Burgeoning book publisher Red Crowe Books — currently just an imprint for my friend’s books, possibly eventually a full-fledged indie publisher — had a logo, but it was just a clip art crow. So in the midst of doing some other stuff, I was tasked with creating something a little more bespoke to affix to the back of his then-upcoming (now available!) book.
Initially, I responded by trying to make a logo-y logo. You know the sort — flat, single color, made in the same vector graphics factory as nearly every logo and app icon designed since iOS 7 and Windows 8 decreed that all graphic design everywhere must look capable of having been made on the original Macintosh from 1984. What I made looked fine, but I didn’t love it.

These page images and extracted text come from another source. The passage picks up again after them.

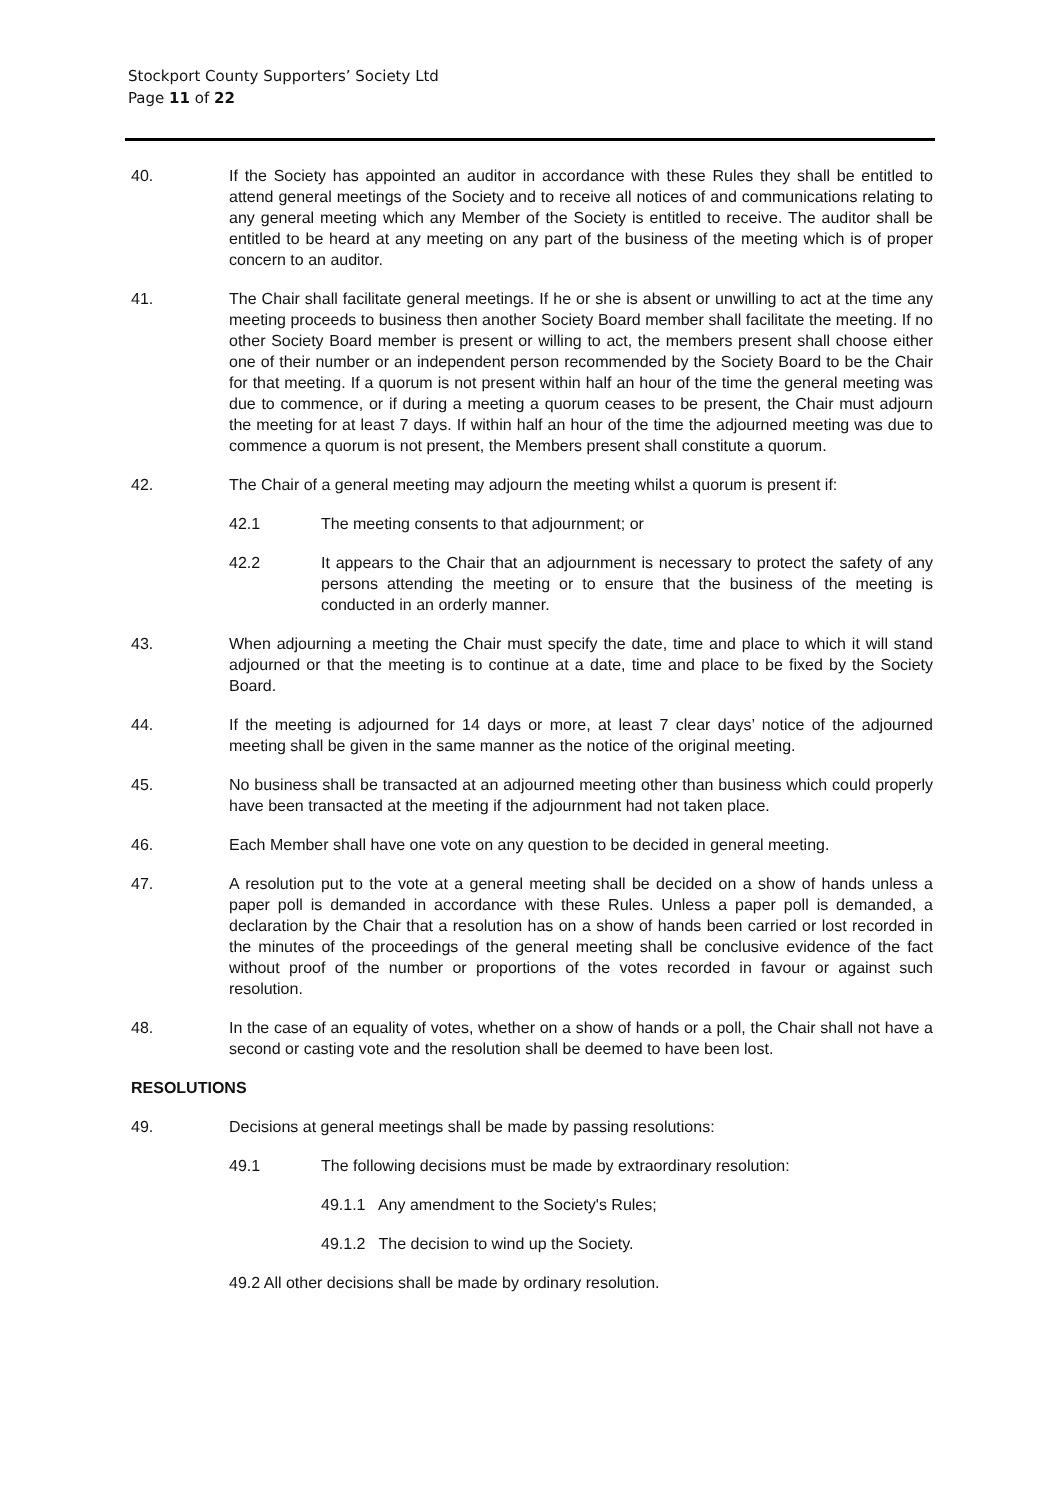Stockport County Supporters’ Society Ltd
Page 11 of 22
40. If the Society has appointed an auditor in accordance with these Rules they shall be entitled to attend general meetings of the Society and to receive all notices of and communications relating to any general meeting which any Member of the Society is entitled to receive. The auditor shall be entitled to be heard at any meeting on any part of the business of the meeting which is of proper concern to an auditor.
41. The Chair shall facilitate general meetings. If he or she is absent or unwilling to act at the time any meeting proceeds to business then another Society Board member shall facilitate the meeting. If no other Society Board member is present or willing to act, the members present shall choose either one of their number or an independent person recommended by the Society Board to be the Chair for that meeting. If a quorum is not present within half an hour of the time the general meeting was due to commence, or if during a meeting a quorum ceases to be present, the Chair must adjourn the meeting for at least 7 days. If within half an hour of the time the adjourned meeting was due to commence a quorum is not present, the Members present shall constitute a quorum.
42. The Chair of a general meeting may adjourn the meeting whilst a quorum is present if:
42.1 The meeting consents to that adjournment; or
42.2 It appears to the Chair that an adjournment is necessary to protect the safety of any persons attending the meeting or to ensure that the business of the meeting is conducted in an orderly manner.
43. When adjourning a meeting the Chair must specify the date, time and place to which it will stand adjourned or that the meeting is to continue at a date, time and place to be fixed by the Society Board.
44. If the meeting is adjourned for 14 days or more, at least 7 clear days’ notice of the adjourned meeting shall be given in the same manner as the notice of the original meeting.
45. No business shall be transacted at an adjourned meeting other than business which could properly have been transacted at the meeting if the adjournment had not taken place.
46. Each Member shall have one vote on any question to be decided in general meeting.
47. A resolution put to the vote at a general meeting shall be decided on a show of hands unless a paper poll is demanded in accordance with these Rules. Unless a paper poll is demanded, a declaration by the Chair that a resolution has on a show of hands been carried or lost recorded in the minutes of the proceedings of the general meeting shall be conclusive evidence of the fact without proof of the number or proportions of the votes recorded in favour or against such resolution.
48. In the case of an equality of votes, whether on a show of hands or a poll, the Chair shall not have a second or casting vote and the resolution shall be deemed to have been lost.
RESOLUTIONS
49. Decisions at general meetings shall be made by passing resolutions:
49.1 The following decisions must be made by extraordinary resolution:
49.1.1 Any amendment to the Society's Rules;
49.1.2 The decision to wind up the Society.
49.2 All other decisions shall be made by ordinary resolution.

I could learn to like it, but I’d never love it. Bespoke clip art isn’t a whole lot more interesting than purchased clip art.

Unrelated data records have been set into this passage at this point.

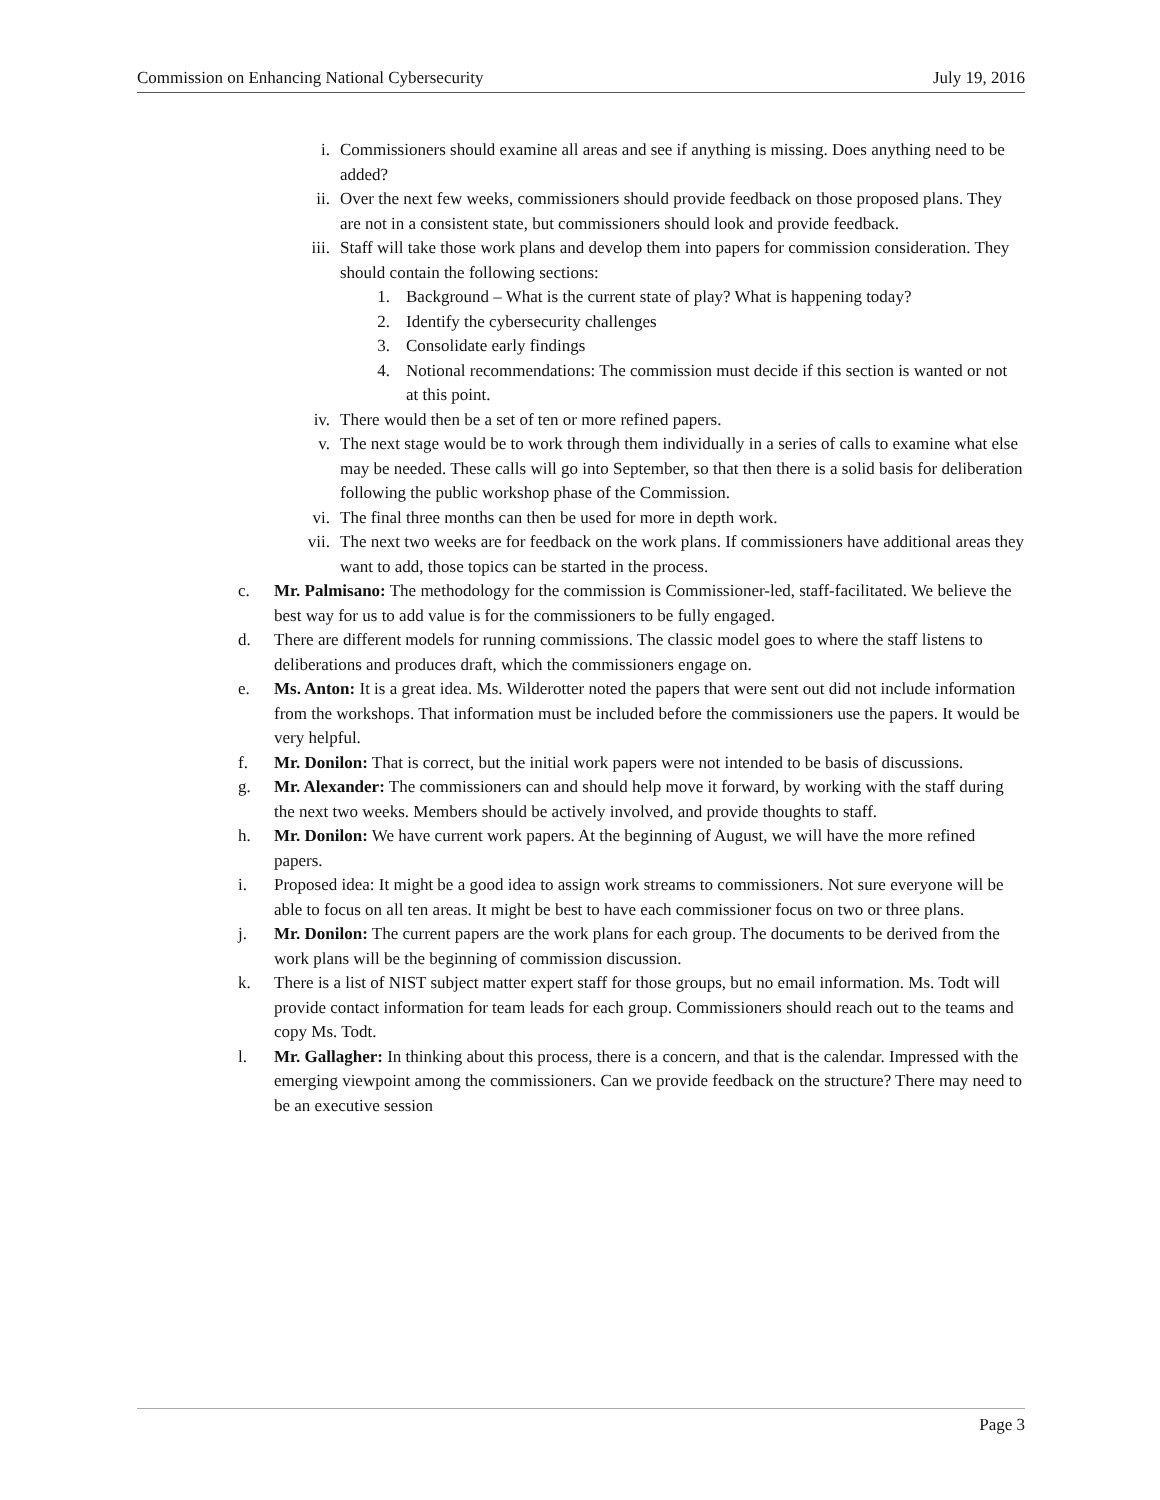Commission on Enhancing National Cybersecurity July 19, 2016
i. Commissioners should examine all areas and see if anything is missing. Does anything need to be added?
ii. Over the next few weeks, commissioners should provide feedback on those proposed plans. They are not in a consistent state, but commissioners should look and provide feedback.
iii. Staff will take those work plans and develop them into papers for commission consideration. They should contain the following sections:
1. Background – What is the current state of play? What is happening today?
2. Identify the cybersecurity challenges
3. Consolidate early findings
4. Notional recommendations: The commission must decide if this section is wanted or not at this point.
iv. There would then be a set of ten or more refined papers.
v. The next stage would be to work through them individually in a series of calls to examine what else may be needed. These calls will go into September, so that then there is a solid basis for deliberation following the public workshop phase of the Commission.
vi. The final three months can then be used for more in depth work.
vii. The next two weeks are for feedback on the work plans. If commissioners have additional areas they want to add, those topics can be started in the process.
c. Mr. Palmisano: The methodology for the commission is Commissioner-led, staff-facilitated. We believe the best way for us to add value is for the commissioners to be fully engaged.
d. There are different models for running commissions. The classic model goes to where the staff listens to deliberations and produces draft, which the commissioners engage on.
e. Ms. Anton: It is a great idea. Ms. Wilderotter noted the papers that were sent out did not include information from the workshops. That information must be included before the commissioners use the papers. It would be very helpful.
f. Mr. Donilon: That is correct, but the initial work papers were not intended to be basis of discussions.
g. Mr. Alexander: The commissioners can and should help move it forward, by working with the staff during the next two weeks. Members should be actively involved, and provide thoughts to staff.
h. Mr. Donilon: We have current work papers. At the beginning of August, we will have the more refined papers.
i. Proposed idea: It might be a good idea to assign work streams to commissioners. Not sure everyone will be able to focus on all ten areas. It might be best to have each commissioner focus on two or three plans.
j. Mr. Donilon: The current papers are the work plans for each group. The documents to be derived from the work plans will be the beginning of commission discussion.
k. There is a list of NIST subject matter expert staff for those groups, but no email information. Ms. Todt will provide contact information for team leads for each group. Commissioners should reach out to the teams and copy Ms. Todt.
l. Mr. Gallagher: In thinking about this process, there is a concern, and that is the calendar. Impressed with the emerging viewpoint among the commissioners. Can we provide feedback on the structure? There may need to be an executive session
Page 3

So I threw it away, grabbed the smudgiest charcoal pencil I could find, and carefully but not-too-carefully drew a bunch of messy strokes that formed the shape of a crow. I ran it through Photoshop to make it a single-color scribble that lost the grayscale without losing the texture, and came up with a compromise I like — a logo-y logo when scaled down on a business card or book spine, but a real drawing with personality, texture and one very suspicious expression (nothing new there) when examined more closely.